In July 1962, he lived in Miami, Florida, and wrote an article in the Professional Engineering Magazine about his invention of "Plasmofalt" as a stabilizing agent in adobe construction. On June 21, 1963, he wrote a letter to Dr. Bainbridge Bunting, Associate Professor of Art & Architecture at the University of New Mexico about how he got the idea to invent "Plasmofalt". He was thanking him for building the first house ever built from "Plasmofalt" stabilized brick. At that time, he was still the Director of the Tropical Agricultural Research Laboratory, Inc. now of Miami, Florida.

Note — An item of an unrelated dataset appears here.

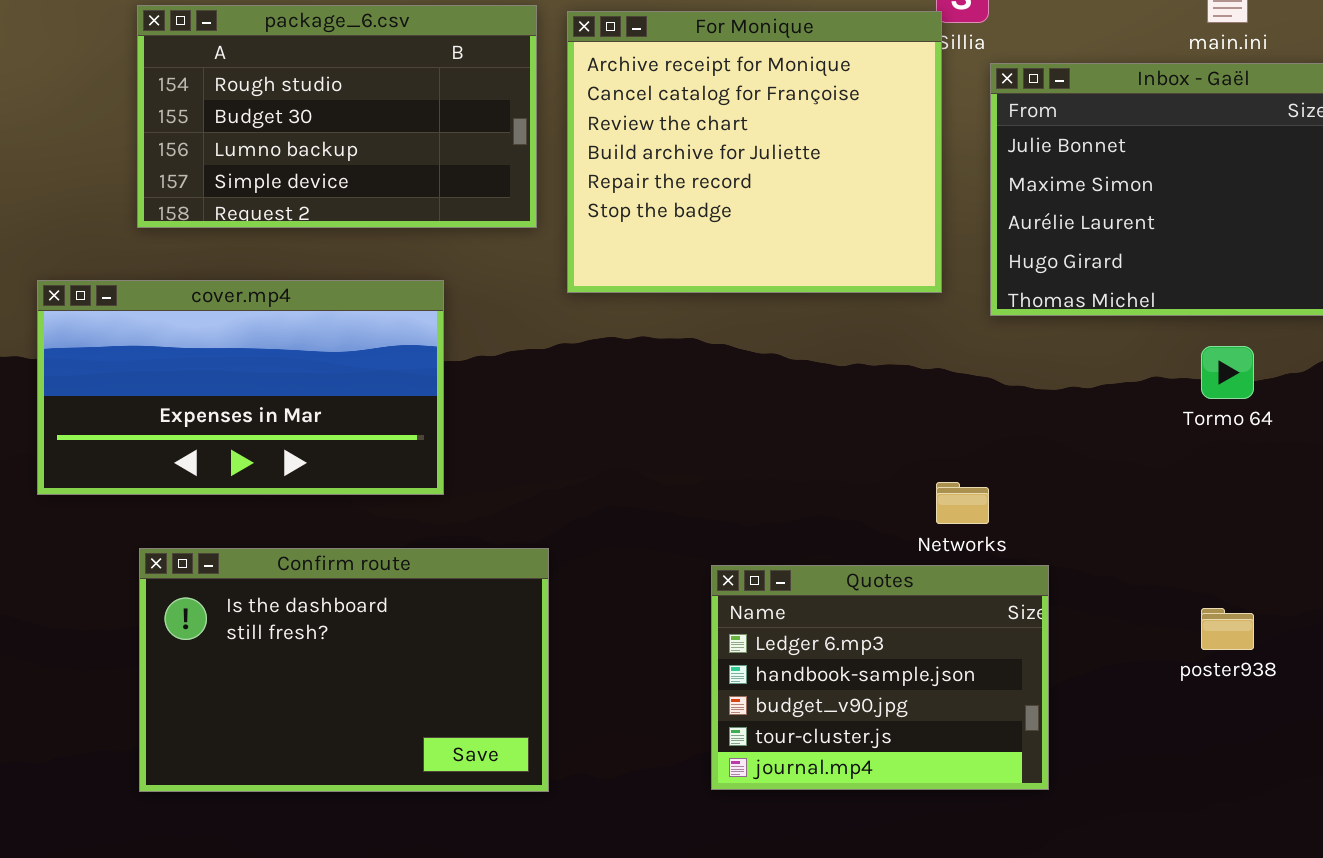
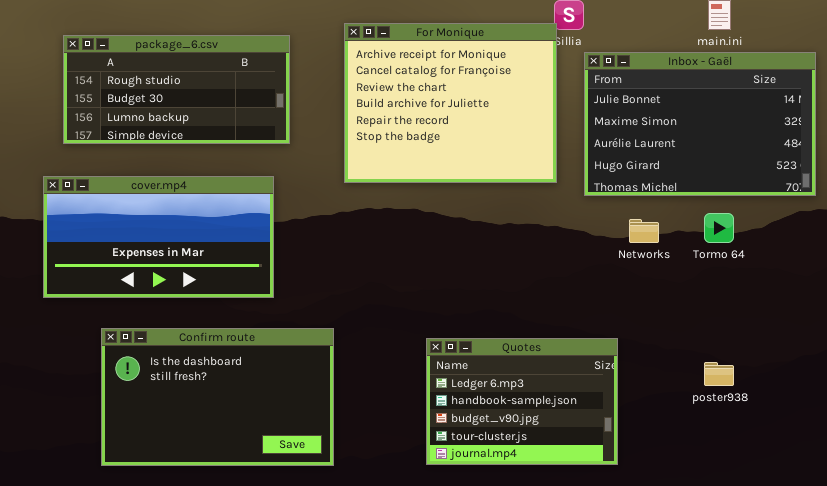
package_6.csv: [137,5,537,228] -> [63,35,290,144], moved, resized
Networks: [936,482,989,524] -> [629,219,659,243], moved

In this letter, he credited his early art lessons for helping him view things in different ways. When on a trip to South America, he observed workers dumping molasses into the sea as waste. The waste molasses consumed the oxygen in the sea and killed many fish. He thought of his art instructors approach that there is good in all things and came up with his invention of "Plasmofalt."

He was a member of the First Humanist Society of New York.
Rappleyea died in Miami on August 29, 1966, at the age of 72. He was buried at Arlington National Cemetery in Washington, D.C.